Kemer'in girişinde 63 yaşındaki Şaban Kahraman'ın bahçesine konuk olan Derviş, Kendisini karşılayan çiftçi Kahraman'a ‘‘Hoşbulduk. Ankara'dan çıkalım memleket halini görelim istedik’’ dedi. Elini Kahraman'ın omzuna koyan Bakan Derviş, üreticilerin bu yılki beklediği ürün rekoltesi üzerine bilgi verdi ve sorunlarını dinledi.

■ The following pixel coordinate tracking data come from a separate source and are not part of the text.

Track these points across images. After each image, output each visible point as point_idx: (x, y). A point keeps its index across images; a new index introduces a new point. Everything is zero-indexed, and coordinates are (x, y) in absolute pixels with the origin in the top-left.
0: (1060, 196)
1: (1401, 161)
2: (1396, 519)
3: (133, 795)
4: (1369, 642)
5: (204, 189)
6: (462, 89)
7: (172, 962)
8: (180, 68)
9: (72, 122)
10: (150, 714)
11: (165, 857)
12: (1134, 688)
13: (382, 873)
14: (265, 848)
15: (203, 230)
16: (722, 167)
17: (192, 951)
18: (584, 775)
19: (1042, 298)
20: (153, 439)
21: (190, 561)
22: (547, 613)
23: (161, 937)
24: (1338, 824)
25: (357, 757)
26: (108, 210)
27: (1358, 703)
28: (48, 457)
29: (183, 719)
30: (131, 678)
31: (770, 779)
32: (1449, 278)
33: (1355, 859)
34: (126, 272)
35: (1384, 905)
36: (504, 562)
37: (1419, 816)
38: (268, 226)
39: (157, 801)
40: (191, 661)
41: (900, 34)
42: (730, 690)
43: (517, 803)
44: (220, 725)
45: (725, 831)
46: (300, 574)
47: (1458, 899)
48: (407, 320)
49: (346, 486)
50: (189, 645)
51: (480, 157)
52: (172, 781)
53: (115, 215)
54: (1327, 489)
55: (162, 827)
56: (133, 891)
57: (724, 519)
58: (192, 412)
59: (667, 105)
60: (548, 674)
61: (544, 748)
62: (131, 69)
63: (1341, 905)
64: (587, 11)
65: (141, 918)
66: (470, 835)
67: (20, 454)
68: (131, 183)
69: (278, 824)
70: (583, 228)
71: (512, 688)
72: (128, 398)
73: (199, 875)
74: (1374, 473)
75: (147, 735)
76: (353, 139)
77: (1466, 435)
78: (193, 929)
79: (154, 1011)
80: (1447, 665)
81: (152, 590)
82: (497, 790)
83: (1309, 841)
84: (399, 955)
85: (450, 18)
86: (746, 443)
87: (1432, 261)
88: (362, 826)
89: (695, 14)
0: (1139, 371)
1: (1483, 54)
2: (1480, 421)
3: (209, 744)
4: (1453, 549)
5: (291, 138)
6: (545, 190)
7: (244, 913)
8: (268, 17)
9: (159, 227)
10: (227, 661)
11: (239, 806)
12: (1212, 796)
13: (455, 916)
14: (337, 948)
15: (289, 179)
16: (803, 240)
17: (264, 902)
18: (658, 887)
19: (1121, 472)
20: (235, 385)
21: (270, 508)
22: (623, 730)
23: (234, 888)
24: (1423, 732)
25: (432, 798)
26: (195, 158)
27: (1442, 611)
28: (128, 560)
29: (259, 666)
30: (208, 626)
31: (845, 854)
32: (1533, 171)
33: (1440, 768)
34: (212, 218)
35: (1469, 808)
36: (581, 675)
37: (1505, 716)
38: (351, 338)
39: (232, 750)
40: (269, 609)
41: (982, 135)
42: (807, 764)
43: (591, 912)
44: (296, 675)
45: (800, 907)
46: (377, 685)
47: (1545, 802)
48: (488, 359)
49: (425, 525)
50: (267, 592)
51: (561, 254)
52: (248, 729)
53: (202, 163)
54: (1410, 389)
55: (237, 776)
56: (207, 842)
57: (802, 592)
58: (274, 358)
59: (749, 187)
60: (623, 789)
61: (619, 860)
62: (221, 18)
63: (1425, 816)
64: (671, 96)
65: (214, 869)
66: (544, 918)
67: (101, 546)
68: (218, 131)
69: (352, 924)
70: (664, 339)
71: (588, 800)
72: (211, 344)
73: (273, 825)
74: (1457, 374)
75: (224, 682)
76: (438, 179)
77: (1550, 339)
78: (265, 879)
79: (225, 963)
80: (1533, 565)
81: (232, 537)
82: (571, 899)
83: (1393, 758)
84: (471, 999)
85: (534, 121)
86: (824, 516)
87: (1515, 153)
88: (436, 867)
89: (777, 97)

Portakal ağaçlarına yaklaşan Derviş, ‘‘Dünyanın en güzel şeyi bu portakal ağacı. Buna bakınca insana iyimserlik geliyor’’ dedi. Portakal çiçekleriyle dolu bir dalı koparan Derviş ardından bir portakal koparıp yedi. Şaban Kahraman, Bakan Derviş'e, ‘‘Memleketi hortumlatmayın. Sizden bunu istiyoruz’’ dedi. Konuşmasında sürekli güleryüzlü olduğu gözlenen ve gördüğü tüm vatandaşlarla tek tek tokalaşan, elini omuzlarına koyan, hal ve hatırlarını soran Derviş ‘‘Bu iş öyle bir-iki haftalık iş değil. Türkiye'de dürüst insanlar da var. Birbirimize güvenmemiz gerek’’ dedi. Halkın " Sizi Başbakan görmek istiyoruz" sözlerine gülümseyen Kemer'e dönen Derviş, bir çay bahçesinde çay içip Kemer Belediye Başkanı ANAP'lı Hasan Şeker'den ilçe ve turizm sektörü üzerine bilgiler aldı. Devlet Bakanı Derviş, yoğun bir kalabalık tarafından Kemer'den uğurlandı ve Antalya'da kalacağı Dedeman Oteli'ne geçti.